Cold Snap
Cold Snap
Susie Kaufman
I remember a soundtrack of children with gravel-impacted wounded knees crying for their mothers in Riverside Park, games played with pink rubber balls against a counterpoint of sing-song chanting. In upper Manhattan, I could hear the cars honking and backfiring, the sirens screaming, hanging out of our living room window fourteen floors above Broadway. Workmen on scaffolding leaned over precariously the better to catcall at women in high heels wiggling by. Music punctuated the ambient noise. Girl groups, big brass sections, the wall of sound. The air was dense with radio waves, the pavements imprinted with a thousand feet trying to execute the Locomotion. In my memory, it was always hot, loud and crowded. On the IRT, our breath mingled, our bodies suffered indiscriminate intimacies. Even in winter, the hiss and percussion of the radiators made a racket and it was always sweltering inside. I did not come of age in cold and quiet.
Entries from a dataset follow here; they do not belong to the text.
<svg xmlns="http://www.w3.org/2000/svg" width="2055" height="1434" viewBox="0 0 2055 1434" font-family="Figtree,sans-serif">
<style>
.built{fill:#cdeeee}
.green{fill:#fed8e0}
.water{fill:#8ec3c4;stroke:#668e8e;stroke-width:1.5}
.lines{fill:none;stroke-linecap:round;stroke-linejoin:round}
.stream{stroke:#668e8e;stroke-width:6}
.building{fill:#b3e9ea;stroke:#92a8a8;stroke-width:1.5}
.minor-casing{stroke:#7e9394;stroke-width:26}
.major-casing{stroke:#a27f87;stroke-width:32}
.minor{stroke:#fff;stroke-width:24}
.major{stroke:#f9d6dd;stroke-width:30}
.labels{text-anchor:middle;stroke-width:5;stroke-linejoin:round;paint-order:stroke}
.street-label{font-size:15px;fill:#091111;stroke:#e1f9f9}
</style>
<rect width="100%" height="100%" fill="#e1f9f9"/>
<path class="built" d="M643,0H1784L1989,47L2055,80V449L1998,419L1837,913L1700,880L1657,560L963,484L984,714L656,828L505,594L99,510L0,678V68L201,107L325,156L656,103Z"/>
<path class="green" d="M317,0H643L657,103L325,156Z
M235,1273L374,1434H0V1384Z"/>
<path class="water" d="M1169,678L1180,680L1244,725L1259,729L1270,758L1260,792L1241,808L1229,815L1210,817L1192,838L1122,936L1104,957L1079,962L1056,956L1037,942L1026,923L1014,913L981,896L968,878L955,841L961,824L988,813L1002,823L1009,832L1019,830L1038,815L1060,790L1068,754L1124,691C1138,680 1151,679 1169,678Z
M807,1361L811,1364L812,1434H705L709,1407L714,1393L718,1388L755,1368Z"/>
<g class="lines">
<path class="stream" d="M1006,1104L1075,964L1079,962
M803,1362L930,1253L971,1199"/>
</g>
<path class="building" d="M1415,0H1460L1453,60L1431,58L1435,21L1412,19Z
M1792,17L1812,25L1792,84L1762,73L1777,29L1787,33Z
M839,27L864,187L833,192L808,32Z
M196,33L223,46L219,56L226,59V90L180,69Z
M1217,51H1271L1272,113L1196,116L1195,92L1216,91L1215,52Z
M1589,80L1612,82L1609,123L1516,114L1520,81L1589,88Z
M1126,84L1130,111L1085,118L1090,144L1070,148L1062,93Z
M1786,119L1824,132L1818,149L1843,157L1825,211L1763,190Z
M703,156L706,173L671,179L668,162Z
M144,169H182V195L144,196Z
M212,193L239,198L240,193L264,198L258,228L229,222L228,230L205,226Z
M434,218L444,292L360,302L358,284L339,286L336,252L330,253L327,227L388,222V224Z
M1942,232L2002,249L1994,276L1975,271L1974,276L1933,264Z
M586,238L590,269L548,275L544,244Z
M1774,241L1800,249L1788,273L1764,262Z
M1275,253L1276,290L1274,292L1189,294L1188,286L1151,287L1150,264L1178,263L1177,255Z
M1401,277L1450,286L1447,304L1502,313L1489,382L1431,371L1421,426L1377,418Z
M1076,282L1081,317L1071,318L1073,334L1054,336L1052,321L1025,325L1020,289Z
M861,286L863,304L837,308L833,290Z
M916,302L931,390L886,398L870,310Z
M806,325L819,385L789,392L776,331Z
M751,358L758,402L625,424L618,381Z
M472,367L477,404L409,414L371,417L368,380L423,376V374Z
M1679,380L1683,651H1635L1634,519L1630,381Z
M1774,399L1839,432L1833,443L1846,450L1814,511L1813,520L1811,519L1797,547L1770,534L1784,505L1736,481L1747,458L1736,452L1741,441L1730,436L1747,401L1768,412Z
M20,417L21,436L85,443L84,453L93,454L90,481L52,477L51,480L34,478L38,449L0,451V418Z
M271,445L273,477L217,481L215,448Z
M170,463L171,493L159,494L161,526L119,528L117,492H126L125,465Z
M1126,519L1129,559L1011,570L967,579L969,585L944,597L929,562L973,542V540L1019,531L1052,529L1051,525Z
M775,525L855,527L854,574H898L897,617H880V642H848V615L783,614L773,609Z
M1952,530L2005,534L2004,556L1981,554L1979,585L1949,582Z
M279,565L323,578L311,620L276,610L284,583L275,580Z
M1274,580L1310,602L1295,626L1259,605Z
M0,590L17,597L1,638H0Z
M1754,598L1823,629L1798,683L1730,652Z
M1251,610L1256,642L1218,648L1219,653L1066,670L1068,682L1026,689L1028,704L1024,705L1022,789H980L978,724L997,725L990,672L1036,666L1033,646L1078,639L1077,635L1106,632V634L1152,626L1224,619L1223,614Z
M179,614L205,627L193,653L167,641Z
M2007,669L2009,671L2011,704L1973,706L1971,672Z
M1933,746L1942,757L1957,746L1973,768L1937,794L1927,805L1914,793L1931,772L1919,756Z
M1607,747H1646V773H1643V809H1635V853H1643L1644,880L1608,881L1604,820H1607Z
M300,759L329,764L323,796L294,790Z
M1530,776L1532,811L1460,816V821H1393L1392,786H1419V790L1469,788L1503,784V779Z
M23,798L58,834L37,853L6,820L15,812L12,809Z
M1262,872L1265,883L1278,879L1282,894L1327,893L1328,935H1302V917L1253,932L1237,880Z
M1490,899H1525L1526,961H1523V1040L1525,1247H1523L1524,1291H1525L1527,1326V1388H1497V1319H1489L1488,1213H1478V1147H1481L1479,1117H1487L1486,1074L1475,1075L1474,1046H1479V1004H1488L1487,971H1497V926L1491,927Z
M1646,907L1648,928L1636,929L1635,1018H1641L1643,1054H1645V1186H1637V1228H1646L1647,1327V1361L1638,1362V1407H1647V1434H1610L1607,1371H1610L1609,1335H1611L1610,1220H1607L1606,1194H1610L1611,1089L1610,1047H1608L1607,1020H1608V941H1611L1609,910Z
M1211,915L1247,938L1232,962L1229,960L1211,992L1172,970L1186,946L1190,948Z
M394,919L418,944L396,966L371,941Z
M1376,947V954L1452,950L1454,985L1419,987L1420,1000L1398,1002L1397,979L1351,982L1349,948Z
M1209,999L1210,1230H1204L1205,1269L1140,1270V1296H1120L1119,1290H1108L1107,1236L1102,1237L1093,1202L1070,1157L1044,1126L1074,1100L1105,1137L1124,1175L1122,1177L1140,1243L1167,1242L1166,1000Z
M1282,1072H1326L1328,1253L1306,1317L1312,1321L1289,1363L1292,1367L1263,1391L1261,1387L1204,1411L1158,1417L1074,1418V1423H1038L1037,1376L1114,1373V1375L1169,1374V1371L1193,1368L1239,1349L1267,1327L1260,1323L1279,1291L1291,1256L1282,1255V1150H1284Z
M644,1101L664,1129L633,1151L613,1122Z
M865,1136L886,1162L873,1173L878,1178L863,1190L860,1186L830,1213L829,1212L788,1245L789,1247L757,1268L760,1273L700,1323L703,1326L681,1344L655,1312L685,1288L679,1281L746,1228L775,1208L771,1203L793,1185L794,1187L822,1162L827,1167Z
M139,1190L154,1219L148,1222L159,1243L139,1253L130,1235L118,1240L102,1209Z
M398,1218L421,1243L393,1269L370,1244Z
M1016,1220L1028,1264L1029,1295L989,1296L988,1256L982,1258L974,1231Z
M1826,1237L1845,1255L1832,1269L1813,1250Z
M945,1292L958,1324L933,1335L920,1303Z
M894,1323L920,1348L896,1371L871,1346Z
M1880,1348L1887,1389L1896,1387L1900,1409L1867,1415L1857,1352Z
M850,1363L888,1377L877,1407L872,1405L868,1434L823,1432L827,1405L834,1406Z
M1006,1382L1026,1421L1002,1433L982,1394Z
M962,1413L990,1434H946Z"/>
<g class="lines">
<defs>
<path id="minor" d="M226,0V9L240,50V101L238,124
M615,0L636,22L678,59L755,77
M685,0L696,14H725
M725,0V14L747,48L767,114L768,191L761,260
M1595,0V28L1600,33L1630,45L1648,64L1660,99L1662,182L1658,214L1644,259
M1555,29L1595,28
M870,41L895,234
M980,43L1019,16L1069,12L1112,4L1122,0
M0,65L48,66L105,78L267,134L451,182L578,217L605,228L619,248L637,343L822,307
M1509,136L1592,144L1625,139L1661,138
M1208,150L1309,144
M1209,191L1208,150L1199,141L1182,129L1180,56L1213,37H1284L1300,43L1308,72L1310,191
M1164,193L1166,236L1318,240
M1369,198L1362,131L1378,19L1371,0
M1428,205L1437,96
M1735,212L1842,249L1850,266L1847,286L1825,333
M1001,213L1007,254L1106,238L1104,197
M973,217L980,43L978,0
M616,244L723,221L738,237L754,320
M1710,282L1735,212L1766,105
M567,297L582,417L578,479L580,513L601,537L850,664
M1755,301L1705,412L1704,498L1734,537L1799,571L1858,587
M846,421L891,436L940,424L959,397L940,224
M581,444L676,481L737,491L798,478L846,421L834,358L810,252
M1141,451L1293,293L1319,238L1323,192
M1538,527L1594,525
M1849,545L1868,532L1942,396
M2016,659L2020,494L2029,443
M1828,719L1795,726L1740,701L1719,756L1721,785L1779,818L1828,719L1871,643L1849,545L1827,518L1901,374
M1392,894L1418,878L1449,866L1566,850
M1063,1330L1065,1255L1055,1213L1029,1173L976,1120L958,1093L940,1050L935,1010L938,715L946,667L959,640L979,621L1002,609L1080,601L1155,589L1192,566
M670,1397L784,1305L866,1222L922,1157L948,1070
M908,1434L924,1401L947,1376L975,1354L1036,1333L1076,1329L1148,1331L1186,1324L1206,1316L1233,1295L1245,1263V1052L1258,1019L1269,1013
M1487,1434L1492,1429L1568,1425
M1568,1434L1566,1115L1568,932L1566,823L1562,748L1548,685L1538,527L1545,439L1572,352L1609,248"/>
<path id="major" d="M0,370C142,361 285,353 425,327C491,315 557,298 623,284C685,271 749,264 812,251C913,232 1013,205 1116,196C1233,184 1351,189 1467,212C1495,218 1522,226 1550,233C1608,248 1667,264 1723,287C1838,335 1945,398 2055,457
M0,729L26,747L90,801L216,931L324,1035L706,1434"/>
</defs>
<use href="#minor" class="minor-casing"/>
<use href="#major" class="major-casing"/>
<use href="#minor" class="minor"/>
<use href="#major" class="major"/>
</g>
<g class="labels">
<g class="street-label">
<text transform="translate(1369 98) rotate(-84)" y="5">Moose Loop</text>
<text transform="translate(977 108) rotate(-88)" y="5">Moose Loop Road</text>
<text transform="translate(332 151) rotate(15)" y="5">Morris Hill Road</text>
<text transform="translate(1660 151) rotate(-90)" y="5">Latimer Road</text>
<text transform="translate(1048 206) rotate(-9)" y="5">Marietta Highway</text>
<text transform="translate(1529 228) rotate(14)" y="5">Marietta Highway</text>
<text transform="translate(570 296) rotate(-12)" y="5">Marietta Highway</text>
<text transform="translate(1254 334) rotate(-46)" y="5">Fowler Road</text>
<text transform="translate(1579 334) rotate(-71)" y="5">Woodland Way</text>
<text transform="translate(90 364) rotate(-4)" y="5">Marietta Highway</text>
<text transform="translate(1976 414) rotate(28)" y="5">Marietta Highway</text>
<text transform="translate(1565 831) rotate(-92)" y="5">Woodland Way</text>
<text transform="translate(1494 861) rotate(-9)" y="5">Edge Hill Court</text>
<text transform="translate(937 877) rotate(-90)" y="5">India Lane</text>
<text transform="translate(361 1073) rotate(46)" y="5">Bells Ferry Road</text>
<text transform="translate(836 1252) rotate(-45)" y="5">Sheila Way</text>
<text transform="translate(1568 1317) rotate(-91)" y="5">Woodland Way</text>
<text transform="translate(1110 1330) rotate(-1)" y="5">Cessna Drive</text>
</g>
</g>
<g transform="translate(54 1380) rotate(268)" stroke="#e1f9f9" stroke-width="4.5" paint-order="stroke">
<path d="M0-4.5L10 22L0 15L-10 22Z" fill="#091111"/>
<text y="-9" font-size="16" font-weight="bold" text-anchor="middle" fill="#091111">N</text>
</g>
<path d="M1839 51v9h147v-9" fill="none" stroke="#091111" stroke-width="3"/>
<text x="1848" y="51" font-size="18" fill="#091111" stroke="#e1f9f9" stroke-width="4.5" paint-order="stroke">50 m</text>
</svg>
You will understand then that when the mercury fell below zero last weekend in Stockbridge, descending to -17 Saturday night, I vowed not to leave the house, fearing for my lungs and my brittle bones. It seemed an opportune time to do some writing, to leave the overworked past and the flickering glimpses of a possible future behind and sink like a stone into the present. The trouble with trying to write about the Now on a bleak, cold day is that your blood has already gone gelid in your veins, so the words don't come to mind at their usual chirpy pace. Your thoughts are stuck on an icy road and don't have the traction to get up the hill of your brain and out onto the screen. I survived Saturday whipping up a boeuf bourguignon and baking chocolate chip cookies, reasoning correctly that the heat from the oven and the homey, nostalgic aromas would promote a feeling of wellbeing, however illusory. I also talked to myself gravely about the health benefits of consuming a lot of fat in a very cold climate like native peoples in the North eating whale blubber.
By Sunday, the novelty of camping out in the living room had worn off and the demons began to occupy. Newspapers and netflix did not furnish an adequate defense. There was too much empty space begging to be filled with regrets and anxieties. I tried to access my inner Rumi, treating each incursion from the jungle interior as if it were an unexpected visitor. "The dark thought, the shame, the malice, meet them at the door laughing, and invite them in," suggested the Sufi poet. I did not feel hospitable. Leave me alone! I implored. An enormous blank canvas like an overtired two year old demanded my attention. All day long, columns of recriminations advanced, gaining ground, closing off possible avenues of escape. Past moments of cruelty, insufficiencies of the heart and future imaginings of catastrophe lay in wait.
So here's the dirty little secret. I'm keen on contemplative space, emptiness, silence, when I'm in charge, when I set the parameters, when it's easy. But when I feel imprisoned by it, called to surrender to circumstances beyond my control, I'm about as contemplative as a bargain hunter on Black Friday. I want out. I want more and when I'm held against my will, I kick and scream. I'm going to need to get better at this because whether I like it or not, the space I inhabit will shrink as I age. Opportunities in the physical world, in the realm of flesh and bone, will diminish. Already, I don't drive after dark. I know who my friends are and when I allow myself to stare at reality without blinking, I understand that there will be fewer of them, not more of them, as time goes on. I can't see what's coming, but whatever it is, it will be quieter and less densely populated than the clamorous street scene of my early life. My last piece of pie may be concocted out of long years of slowing down, losing ground, or short days of living absent an awareness that life might end on any ordinary Monday morning. I listen for that song, but it's faint, in the background. When I do hear it clearly, it is strangely comforting. It settles my stomach and caresses my restlessness. It warms me whatever the weather.